------ DATA SHOWN ------

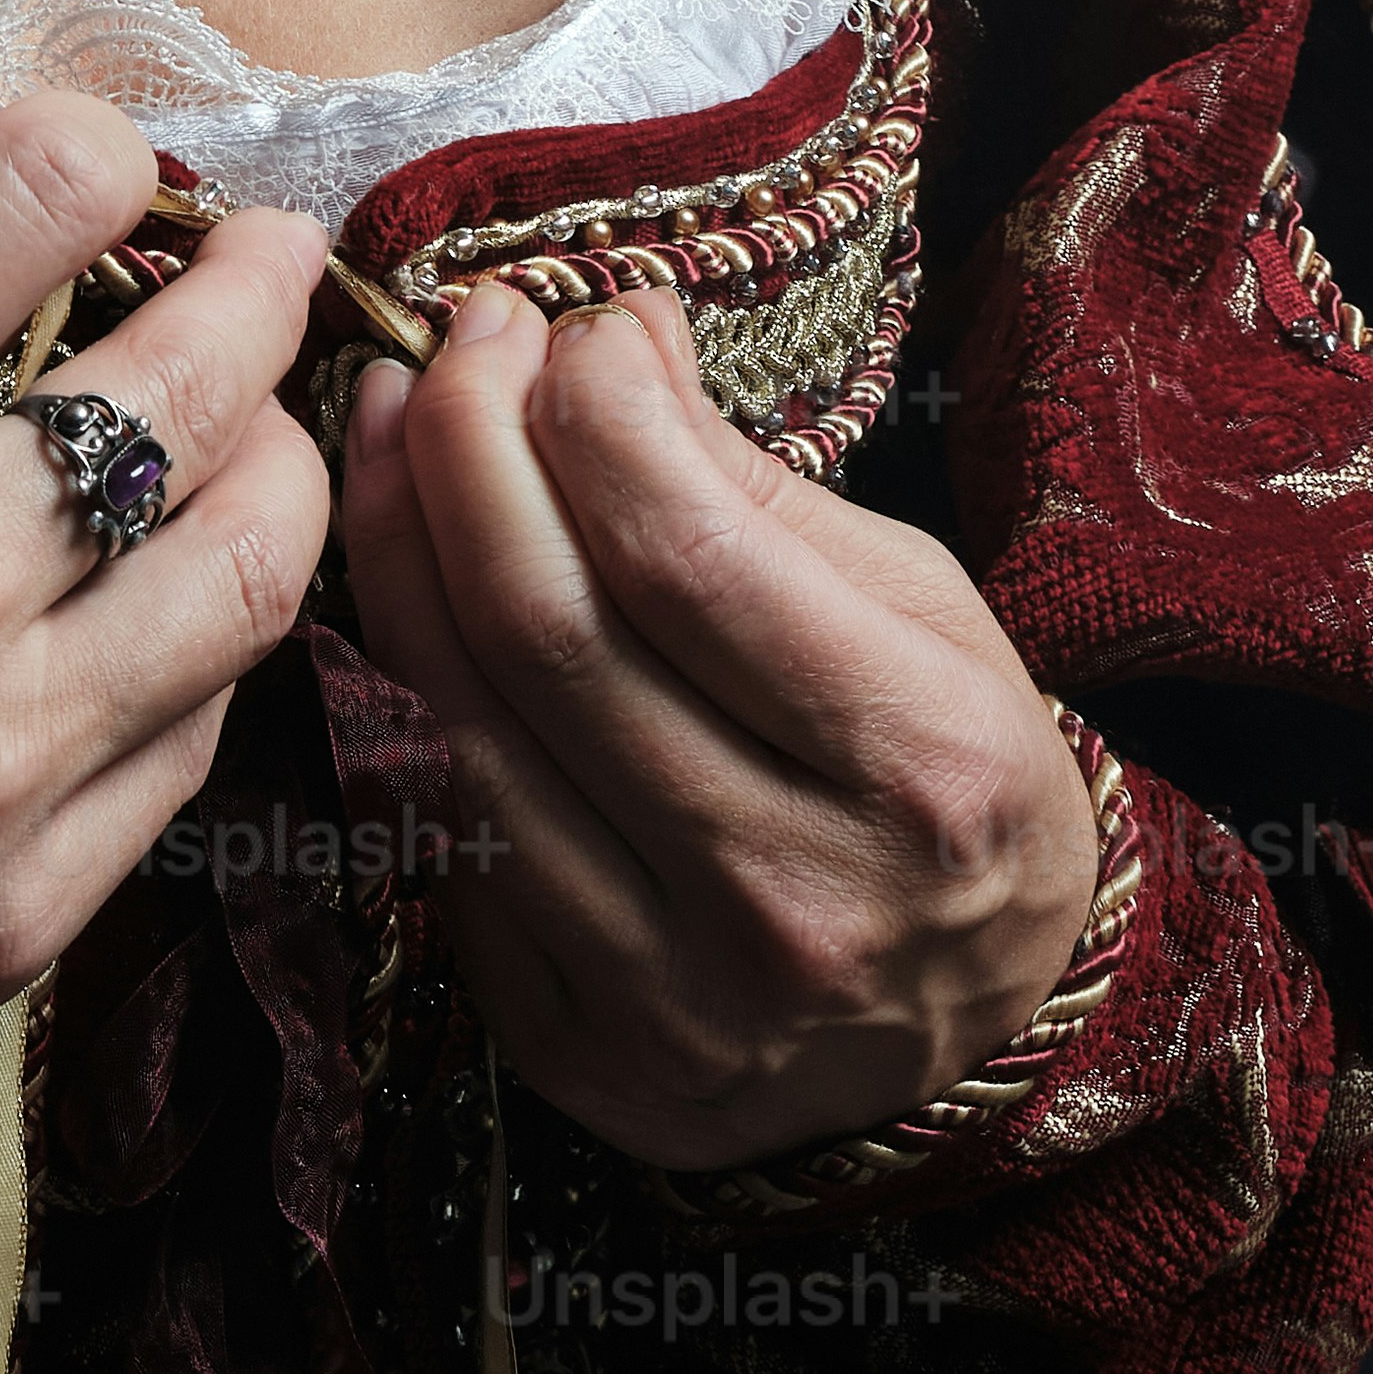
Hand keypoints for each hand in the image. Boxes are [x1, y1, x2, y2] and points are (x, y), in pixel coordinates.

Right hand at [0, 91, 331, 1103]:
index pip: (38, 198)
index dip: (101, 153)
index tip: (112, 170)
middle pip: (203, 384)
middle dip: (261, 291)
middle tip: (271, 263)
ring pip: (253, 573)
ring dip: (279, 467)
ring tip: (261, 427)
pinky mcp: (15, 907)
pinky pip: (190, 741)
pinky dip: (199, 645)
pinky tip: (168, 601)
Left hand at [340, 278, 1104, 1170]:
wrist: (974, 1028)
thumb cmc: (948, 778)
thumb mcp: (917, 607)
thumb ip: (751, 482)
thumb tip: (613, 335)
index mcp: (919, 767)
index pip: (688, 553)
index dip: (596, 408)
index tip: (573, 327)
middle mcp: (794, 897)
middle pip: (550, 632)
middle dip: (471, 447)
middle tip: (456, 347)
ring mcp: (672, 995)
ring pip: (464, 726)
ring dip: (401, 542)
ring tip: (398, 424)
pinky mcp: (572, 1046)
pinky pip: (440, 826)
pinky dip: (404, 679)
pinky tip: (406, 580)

------

Return each line of the material above that holds the string "hand".

Hand keypoints for each hand in the image. Boxes are [x1, y1, x2, y2] and points are (x, y), in pixel coordinates.
Right hand at [0, 91, 331, 1103]:
Left hand at [340, 278, 1104, 1170]:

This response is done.